Autre revendication réitérée, la gestion des autorisations d’exercice de la main-d’œuvre étrangère, et le silence coupable de l’Inspection du travail en tant qu’instance de contrôle, cautionnant le trafic d’influence, d’autorité et d’argent, comptant certains hauts responsables et élus de la wilaya.

«A Ouargla, le mot d’ordre est de cibler la mafia tentaculaire de l’emploi et surtout ne pas faire de revendication liée au développement local qui, bien qu’il s’agisse d’un élément essentiel, a généralement constitué un prétexte pour avancer des projets de saupoudrage et occulter la vraie problématique de l’emploi de sorte que les différentes manifestations antérieures n’aient profité ni au développement ni au dossier de l’emploi», explique Hakkoum Nacer, membre actif de la société civile.

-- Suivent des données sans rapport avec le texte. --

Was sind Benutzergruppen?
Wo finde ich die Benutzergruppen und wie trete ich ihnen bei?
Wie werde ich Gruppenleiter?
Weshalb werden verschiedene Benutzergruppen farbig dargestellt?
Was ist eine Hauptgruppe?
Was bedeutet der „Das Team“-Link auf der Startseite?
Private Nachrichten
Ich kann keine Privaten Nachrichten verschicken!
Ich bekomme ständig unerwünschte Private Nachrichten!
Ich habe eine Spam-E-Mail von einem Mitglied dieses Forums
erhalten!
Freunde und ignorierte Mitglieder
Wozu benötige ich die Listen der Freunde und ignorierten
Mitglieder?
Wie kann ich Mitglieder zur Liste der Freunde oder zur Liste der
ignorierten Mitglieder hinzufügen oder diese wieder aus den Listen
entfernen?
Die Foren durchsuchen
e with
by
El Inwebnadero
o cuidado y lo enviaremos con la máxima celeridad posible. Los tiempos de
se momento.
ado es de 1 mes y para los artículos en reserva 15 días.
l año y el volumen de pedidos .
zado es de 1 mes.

A Laghouat, la distinction n’a pas été faite, si bien que les banderoles portaient en premier lieu la revendication principale des chômeurs, à savoir des postes d’emploi, arguant que la région porte dans ses entrailles toutes les richesses mais rien ne profite à ses habitants. Les chômeurs de Laghouat réclament aussi bien la justice sociale que le départ du wali et son cabinet jugés inaptes à gérer cette crise, mais aussi la levée du confinement.

Comme à Ouargla, les manifestants se comptaient par centaine au centre-ville de Laghouat et l’appel a été lancé au président de la République en personne avec un refus catégorique de donner du crédit aux responsables locaux, promettant de revenir dans quelques semaines, si rien n’est entrepris pour répondre à ces revendications.

Entre 2008 et 2016, les offres d’emploi ont fluctué entre 10 000 et 46 000 postes, mais les chiffres montrent une baisse considérable des installations, qui sont passées de 25 000 en 2010 à 8900 en 2016. La wilaya de Ouargla comptait plus de 45 000 demandeurs d’emploi en 2016, selon les statistiques de la direction de l’emploi.